Tuesday, at the end of my 5-hour crash course on machine learning for actuaries, Pierre asked me an interesting question about computational time of different techniques. I’ve been presenting the philosophy of various algorithm, but I forgot to mention computational time. I wanted to try several classification algorithms on the dataset used to illustrate the techniques

> rm(list=ls()) > myocarde=read.table( "http://freakonometrics.free.fr/myocarde.csv", head=TRUE,sep=";") > levels(myocarde$PRONO)=c("Death","Survival")

But the dataset is rather small, with 71 observations and 7 explanatory variables. So I decided to replicate the observations, and to add some covariates,

> levels(myocarde$PRONO)=c("Death","Survival") > idx=rep(1:nrow(myocarde),each=100) > TPS=matrix(NA,30,10) > myocarde_large=myocarde[idx,] > k=23 > M=data.frame(matrix(rnorm(k* + nrow(myocarde_large)),nrow(myocarde_large),k)) > names(M)=paste("X",1:k,sep="") > myocarde_large=cbind(myocarde_large,M) > dim(myocarde_large) [1] 7100 31 > object.size(myocarde_large) 2049.064 kbytes

The dataset is not big… but at least, it does not take 0.0001 sec. to run a regression. Actually, to run a **logistic regression**, it takes 0.1 second

> system.time(fit< glm(PRONO~., + data=myocarde_large, family="binomial")) user system elapsed 0.114 0.016 0.134 > object.size(fit) 9,313.600 kbytes

And I was surprised that the regression object was 9Mo, which is more than four times the size of the dataset.
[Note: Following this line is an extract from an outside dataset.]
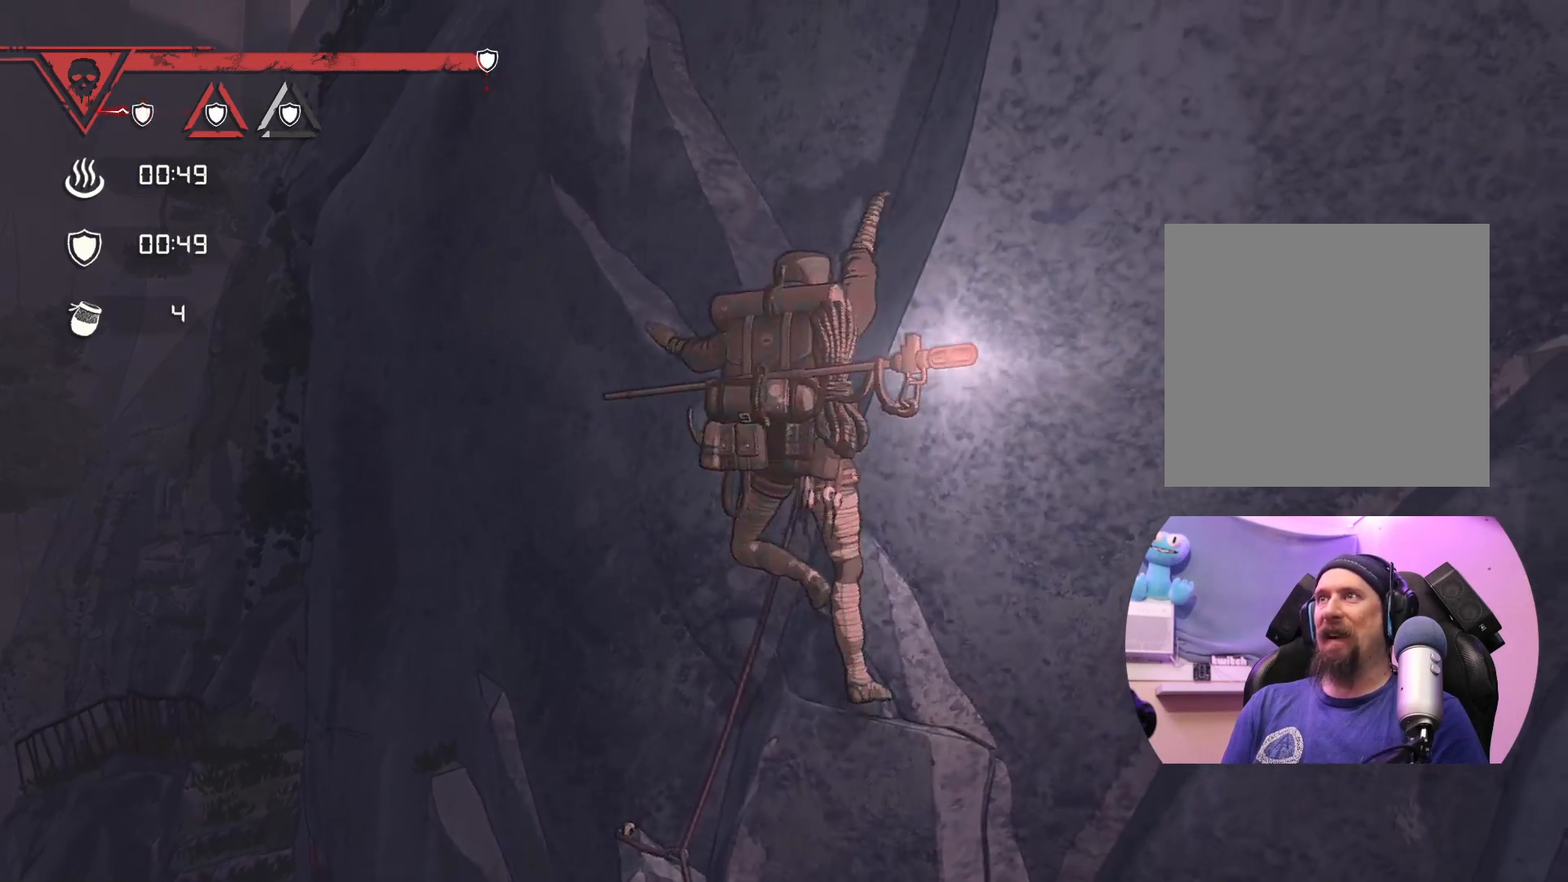
{"buttons": [], "left_stick": "up-right", "right_stick": "center", "events": [[317, "left_stick", "up-right"]]}
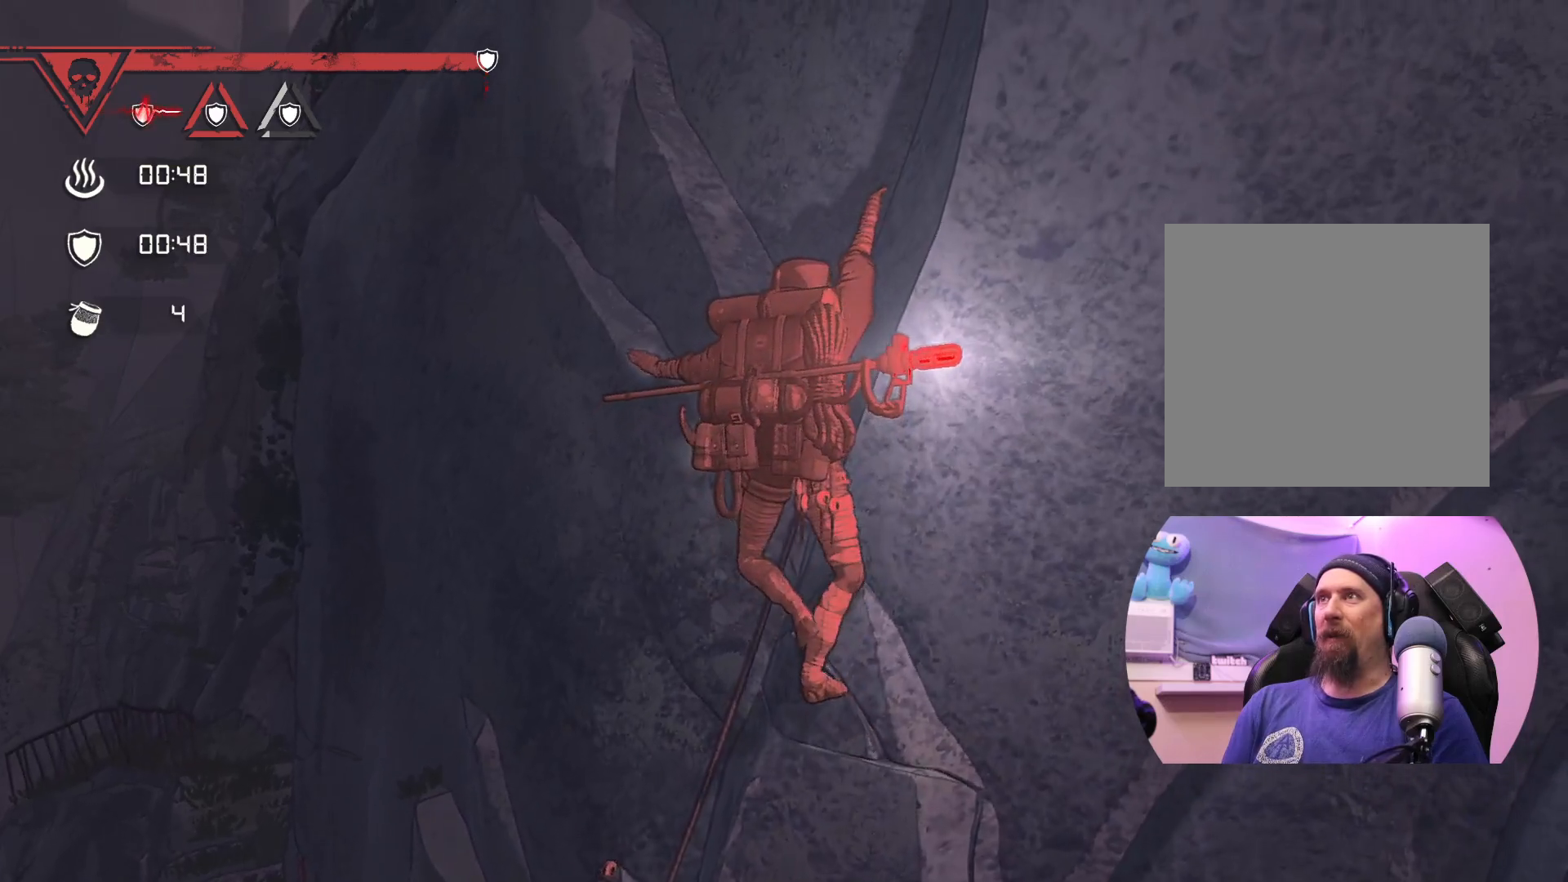
{"buttons": [], "left_stick": "up-left", "right_stick": "center", "events": [[50, "left_stick", "center"], [367, "left_stick", "up-left"]]}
With a large dataset, 100 times larger,

> dim(myocarde_large_2) [1] 710000 31

it takes 20 sec.

> system.time(fit<-glm(PRONO~., + data=myocarde_large_2, family="binomial")) utilisateur système écoulé 16.394 2.576 19.819 > object.size(fit) 90,9025.600 kbytes

and the object is ‘only’ ten times bigger.

Note that with a spline, computational time is rather similar

> library(splines) > system.time(fit<-glm(PRONO~bs(INSYS)+., + data=myocarde_large, family="binomial")) user system elapsed 0.142 0.000 0.143 > object.size(fit) 9663.856 kbytes

If we use another function, more specifically the one I use for *multinomial* regressions, it is two times longer

> library(VGAM) > system.time(fit1<-vglm(PRONO~., + data=myocarde_large, family="multinomial")) user system elapsed 0.200 0.020 0.226 > object.size(fit1) 6569.464 kbytes

while the object is smaller. Now, if we use a stepwise procedure, backward, it is a bit long : almost one minute, 500 times longer than a single logistic regression

> system.time(fit<-step(glm(PRONO~.,data=myocarde_large, family="binomial"))) ... Step: AIC=4118.15 PRONO ~ FRCAR + INCAR + INSYS + PRDIA + PVENT + REPUL + X16 Df Deviance AIC <none> 4102.2 4118.2 - X16 1 4104.6 4118.6 - PRDIA 1 4113.4 4127.4 - INCAR 1 4188.4 4202.4 - REPUL 1 4203.9 4217.9 - PVENT 1 4215.5 4229.5 - FRCAR 1 4254.1 4268.1 - INSYS 1 4286.8 4300.8 user system elapsed 50.327 0.050 50.368 > object.size(fit) 6,652.160 kbytes

I also wanted to try caret. This package is nice to compare models. In a review of the bookComputational Actuarial Science with R in JRSS-A, Andrey Kosteko noticed that this package was not even mentioned, and it was missing. So I tried a logistic regression

> library(caret) > system.time(fit<-train(PRONO~., + data=myocarde_large,method="glm")) user system elapsed 5.908 0.032 5.954 > object.size(fit) 12,676.944 kbytes

It took 6 seconds (50 times more than a standard call of the glm function), and the object is rather big. It is even worst if we try to run a stepwise procedure

> system.time(fit<-train(PRONO~., + data=myocarde_large,method="glmStepAIC")) ... Step: AIC=4118.15 .outcome ~ FRCAR + INCAR + INSYS + PRDIA + PVENT + REPUL + X16 Df Deviance AIC <none> 4102.2 4118.2 - X16 1 4104.6 4118.6 - PRDIA 1 4113.4 4127.4 - INCAR 1 4188.4 4202.4 - REPUL 1 4203.9 4217.9 - PVENT 1 4215.5 4229.5 - FRCAR 1 4254.1 4268.1 - INSYS 1 4286.8 4300.8 user system elapsed 1063.399 2.926 1068.060 > object.size(fit) 9,978.808 kbytes

which took 15 minutes, with only 30 covariates… Here is the plot (I used microbenchmark to plot it)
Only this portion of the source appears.